GOP vice presidential candidate J.D. Vance was slammed this week when a video of a 2021 Fox News appearance emerged in which he smeared Vice President Kamala Harris: He described her as being one of a “bunch of childless cat ladies who are miserable at their own lives and the choices that they’ve made and so they want to make the rest of the country miserable too.” Vance faced an onslaught of bad press, as many commentators—including Harris’ step-daughter, Taylor Swift fans, Democratic officials, actor Jennifer Aniston, and several conservative women pundits—decried his comment.
Yet Vance, a Republican senator from Ohio, might have had an easy way of dismissing the criticism, for not so long ago, while speaking to a group of conservatives, he blamed the negative media coverage he often received on “childless” reporters.
It turns out that his remark about Harris was not a one-off soundbite. This dig was part of a larger schtick that Vance has deployed to explain the challenges faced by the conservative movement, including derogatory stories in the media. In 2021, Vance presented the full pitch when he spoke at a conference outside Washington, DC, organized by the Intercollegiate Studies Institute, a rightwing outfit co-founded by William F. Buckley Jr. to promote conservative thought on college campuses. During this talk, Vance said he had been victimized by childless journalists. But first he noted that the conservative movement was screwed:
We have lost every single major cultural instiution in this country—Big Finance, Big Tech, Wall Street, the biggest corporations, the universities, the media, and the government. There is not a single institution in this country that conservatives currently control. But there’s one of them, just one that we might have a chance of actually controlling in the future, and that’s the consitutional republic that our founders gave us. We are never going to take Facebook, Amazon, Apple and turn them into conservative institutions. We are never going take the universities and turn them into conservative institutions… We might just be able to control the democratic institutions in this country… This is a raw fact of cynical politics. If we’re not willing to use the power given to us in the American constitutional republic, we’re going to lose this country.
To achieve that control, he said, right-wingers needed to “take aim at the left, specifically the childless left.” He added: “The rejection of the American family is perhaps the most pernicious and the most evil thing the left has done in this country.”
Vance blasted the “next generation” of Democratic leaders—Harris, Sen. Cory Booker, Rep. Alexandria Ocasio-Cortez, Transportation Secretary Pete Buttigieg—for not having children. (Harris is stepmother to the two children from her husband’s previous marriage; Buttigieg adopted twins in 2021.) Vance ranted that that the Democratic Party had “become controlled by people who don’t have children” and that “the leaders of our country don’t have a personal and direct stake in it via their own offspring.” He howled, “Not a single one of them actually has any physical commitment to the future of this country.”

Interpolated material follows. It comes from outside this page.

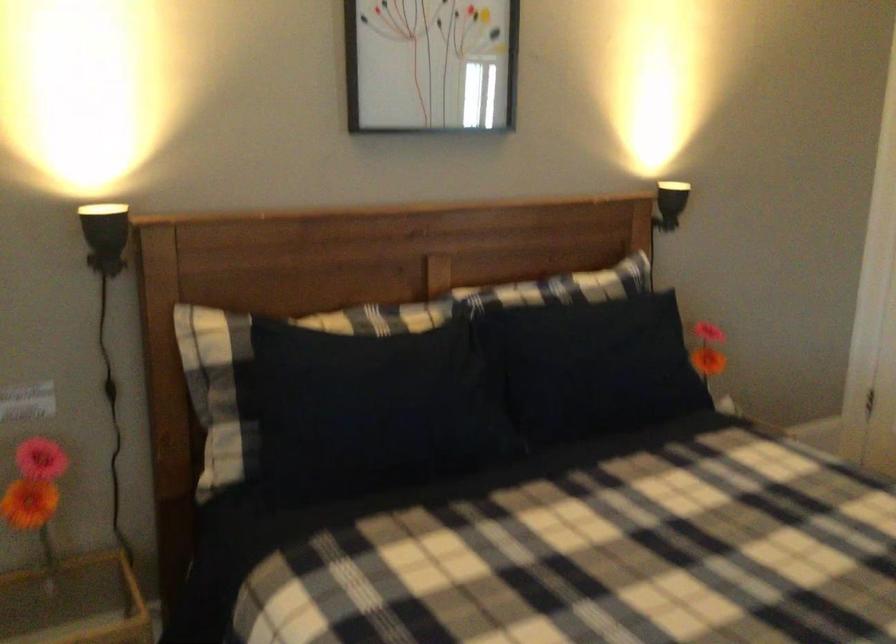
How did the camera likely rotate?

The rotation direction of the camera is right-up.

He then focused his attack on the media:
It’s honestly true of lot of folks in our press and in our media. Very often I will read a [negative] story about me….and I’ll think a little bit about the people who wrote those stories, and what you find consistently is that many of the most unhappy and most miserable and most angry people in our media are childless adults. Let’s just be honest about it. Because, look, the elite model—the American dream to the elites—is get as much credentials as you can, get as much money as you can, get the most prestigious job, and that’s where you’re going to find you self-worth. But I have to be honest with you. Most of our mainstream reporters are not impressive enough to find a lot of self-meaning in their jobs. They’re just not good enough at it.
So it’s not just politicians who are to be dismissed because they have no kids; it’s journalists, too. Vance went on:
What society has built its entire civilization—the flow of information, the leaders of its country, political and governmental and also corporate—around completely childless adults? It’s never happened. This is a new thing in American life, probably a new thing in world history. It’s not good. It’s not healthy. You see the obsessive, weird almost humiliating aggressive posture of our media and you wonder how could these people be so miserable and unhappy. Well, the answer is because they don’t have any kids. Kids are the ultimate ways that we find… self-meaning in life.
Vance bemoaned low birth-rates in the United States, noting this was a “civilizational crisis.” He praised Hungarian autocrat Viktor Orban for providing loans to newly married couples that are forgiven once they have children. He also proposed that parents be given more voting power than non-parents—a remark that has received attention in recent days.
When Vance dissed Harris as a “childless cat lady,” he was not speaking off the cuff. This runs deep for him. The right, as he sees it, has been outmaneuvered by the left on various fronts, and its only target of opportunity is the government. To win that battle, conservatives must target Democrats as foes of the family. And if the media don’t give Vance or his allies good coverage, well, you know why: reporters are wallowing in self-loathing because they’re not changing diapers, carpooling kids to soccer games, or worrying about college tuition.
Vance likes to pose as a big thinker, but this is a weird and simplistic way to see the world: dividing it into haves and have-nots regarding children. And it seems that many, it not most, elected officials, CEOs, and reporters are parents. (FYI, I have two children.) Still, Vance is relying on a skewed view of reality, as he draws up his master plan for the right. At least this distortion can help him dismiss any criticism from the media.